The "impure" approach you suggest somewhat diminishes that benefit since now your logic isn't localized strictly to systems where changes don't cause cascading breakages. The logic would now be centralized to some degree in the components accessed by multiple systems which now have to fulfill interface requirements of all the various systems that could use it, and now it's like every system then needs to have knowledge of (depend on) more information than it strictly needs to work with that component.
Dependencies to Data
One of the things that's controversial about the ECS is that it tends to replace what might otherwise be dependencies to abstract interfaces with just raw data, and that's generally considered a less desirable and tighter form of coupling. But in the kinds of domains like games where ECS can be very beneficial, it's often easier to design the data representation upfront and keep it stable than it is to design what you can do with that data at some central level of the system. That's something I've painfully observed even among seasoned veterans in codebases that utilizes more of a COM-style pure interface approach with things like
The developers kept finding reasons to add, remove, or change functions to this central interface, and each change was ghastly and costly because it would tend to break every single class that implemented
IMotion along with every since place in the system that used
IMotion. Meanwhile the entire time with so many painful and cascading changes, the objects that implemented
IMotion were all just storing a 4x4 matrix of floats and the whole interface was just concerned with how to transform and access those floats; the data representation was stable all the way from the beginning, and a lot of pain could have been avoided if this centralized interface, so prone to change with unanticipated design needs, didn't even exist in the first place.
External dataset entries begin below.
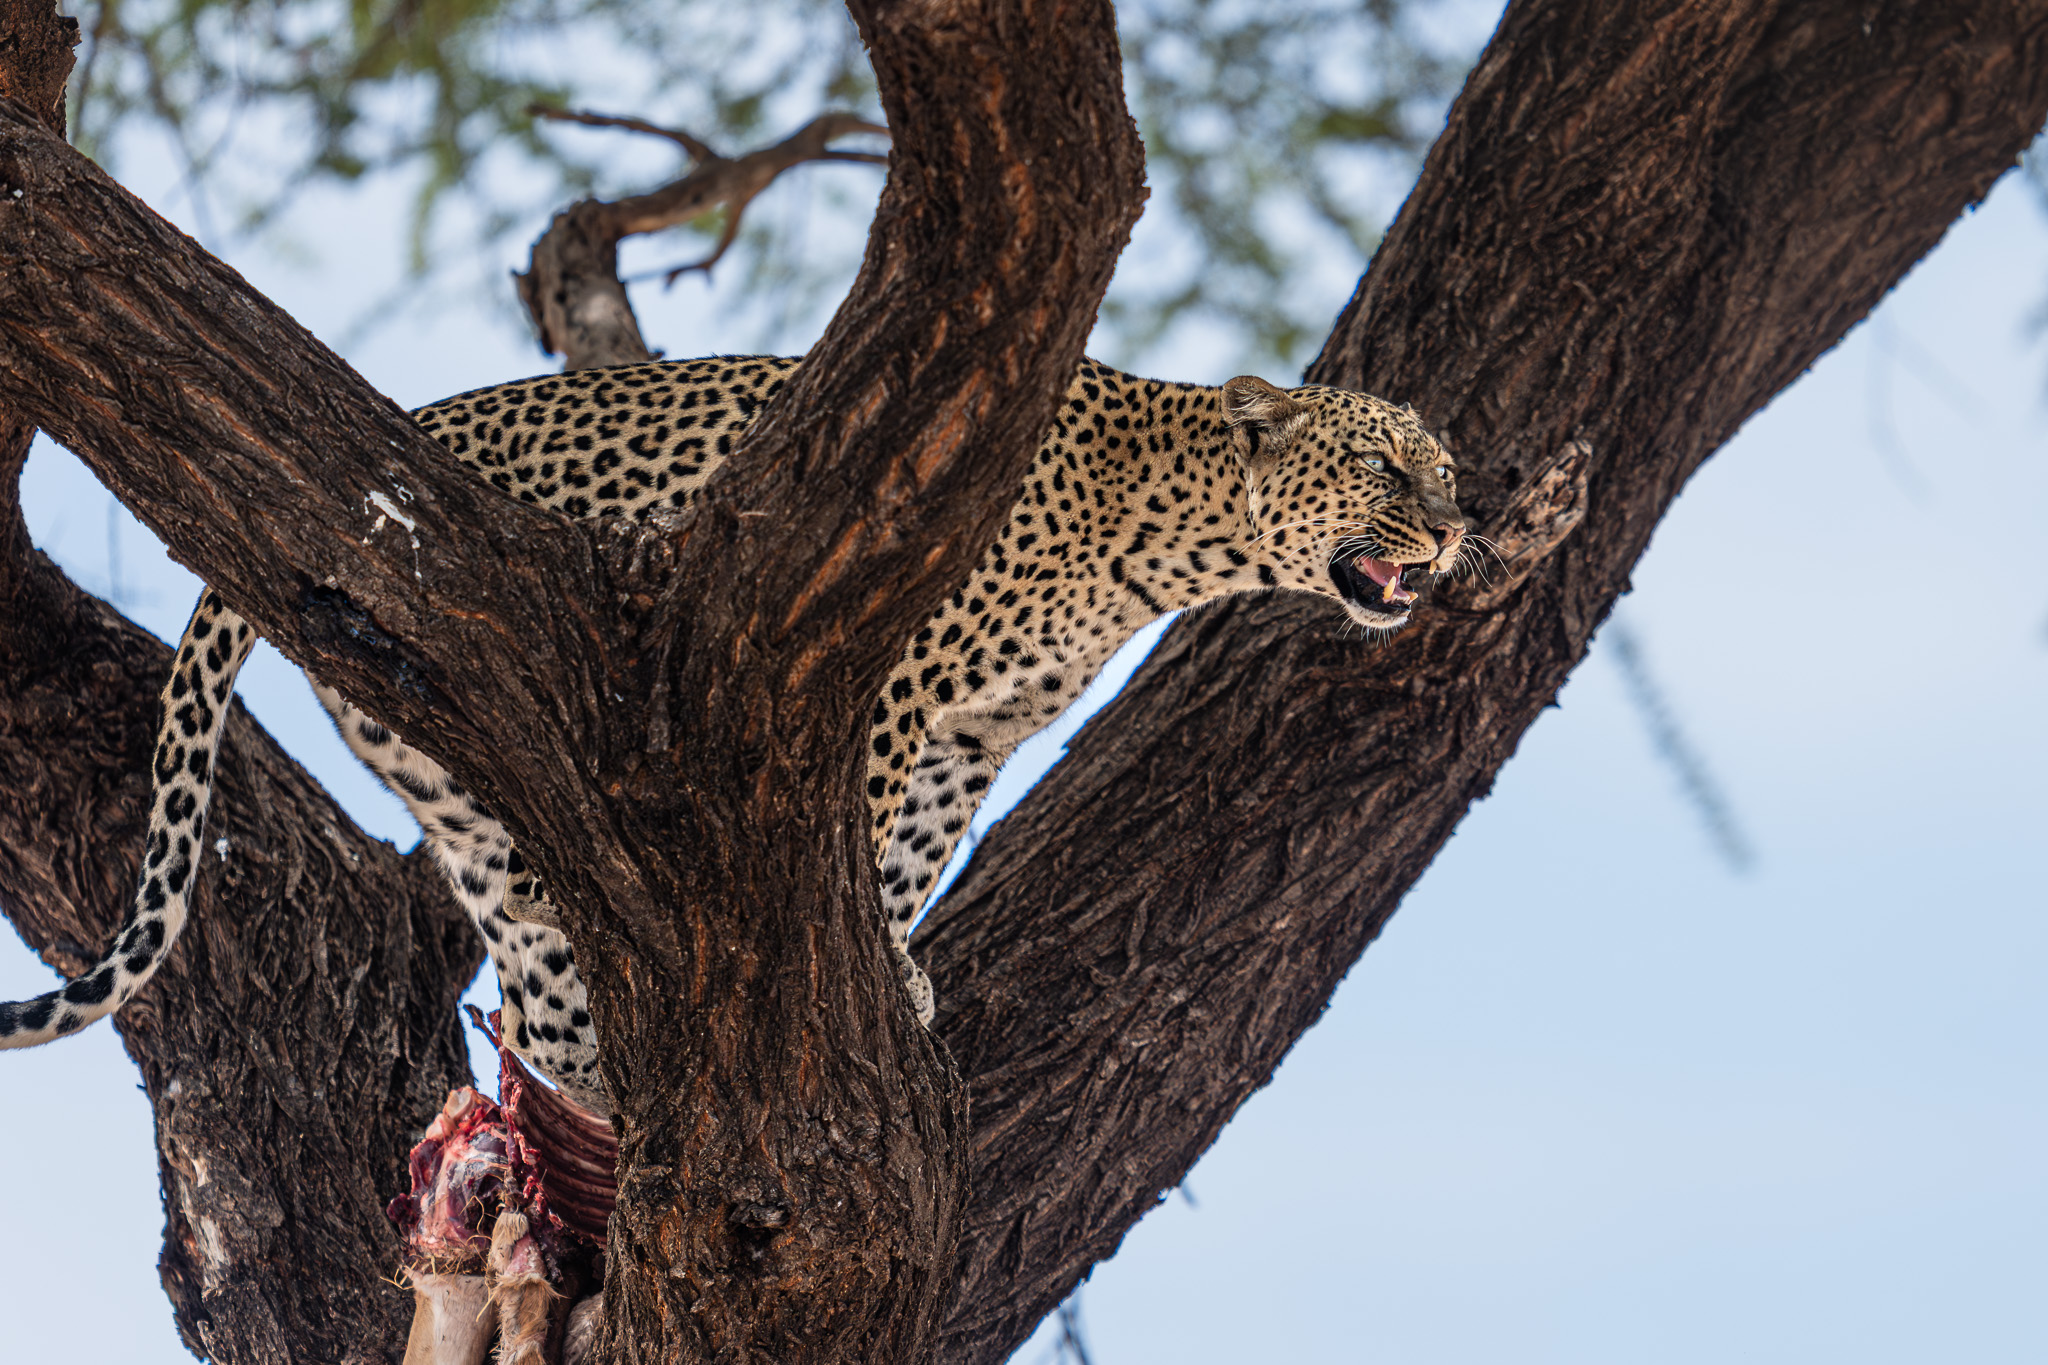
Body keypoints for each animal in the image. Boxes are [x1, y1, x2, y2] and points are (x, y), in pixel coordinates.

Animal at [0, 355, 1467, 1112]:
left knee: (529, 971)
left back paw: (591, 1076)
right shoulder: (888, 686)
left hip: (462, 786)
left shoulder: (970, 739)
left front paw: (887, 976)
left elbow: (905, 855)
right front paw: (874, 977)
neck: (1169, 541)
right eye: (1383, 469)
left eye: (1443, 471)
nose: (1461, 529)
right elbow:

This could all sound almost as disgusting as like global variables but the nature of how the ECS organizes this data into components retrieved explicitly by type through systems makes it so, while compilers can't enforce anything like information hiding, the places that access and mutate the data are generally very explicit and obvious enough to still effectively maintain invariants and predict what sort of transformations and side effects go on from one system to the next (actually in ways that can arguably be simpler and more predictable than OOP in certain domains given how the system turns into a flat sort of pipeline).
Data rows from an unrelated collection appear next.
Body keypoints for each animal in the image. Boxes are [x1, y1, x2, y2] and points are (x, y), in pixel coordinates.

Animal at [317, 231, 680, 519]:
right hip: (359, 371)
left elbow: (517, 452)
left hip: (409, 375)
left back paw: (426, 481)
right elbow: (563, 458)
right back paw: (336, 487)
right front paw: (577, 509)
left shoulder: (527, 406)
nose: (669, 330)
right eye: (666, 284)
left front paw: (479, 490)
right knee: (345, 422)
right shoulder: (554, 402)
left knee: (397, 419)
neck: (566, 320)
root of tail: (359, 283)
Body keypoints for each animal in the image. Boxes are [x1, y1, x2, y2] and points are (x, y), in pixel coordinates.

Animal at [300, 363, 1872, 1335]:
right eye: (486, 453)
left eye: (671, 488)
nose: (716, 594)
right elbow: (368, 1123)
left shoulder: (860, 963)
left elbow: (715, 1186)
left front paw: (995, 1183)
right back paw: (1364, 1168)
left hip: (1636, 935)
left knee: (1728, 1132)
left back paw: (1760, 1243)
Lastly, I want to ask the question of how I would handle animation in a pure ECS. Currently I have defined an animation as a functor that manipulates an entity based on some progress between 0 and 1. The animation component has a list of animators which has a list of animations. In its update function it then applies whatever animations are currently active to the entity.
We're all pragmatists here. Even in gamedev you'll probably get conflicting ideas/answers. Even the purest ECS is a relatively new phenomena, pioneering territory, for which people haven't necessarily formulated the strongest opinions on how to skin cats. My gut reaction is an animation system which increments this sort of animation progress in animated components for the rendering system to display, but that's ignoring so much nuance for the particular application and context.
With the ECS it's not a silver bullet and I do still find myself with tendencies to go in and add new systems, remove some, add new components, change an existing system to pick up that new component type, etc. I don't get things right at all the first time around still. But the difference in my case is that I'm not changing anything central when I fail to anticipate certain design needs upfront. I'm not getting the rippling effect of cascading breakages that require me to go all the over the place and change so much code to handle some new need that crops up, and that's quite the time saver. I'm also finding it easier on my brain because when I sit down with a particular system, I don't need to know/remember that much about anything else besides the relevant components (which are just data) to work on it.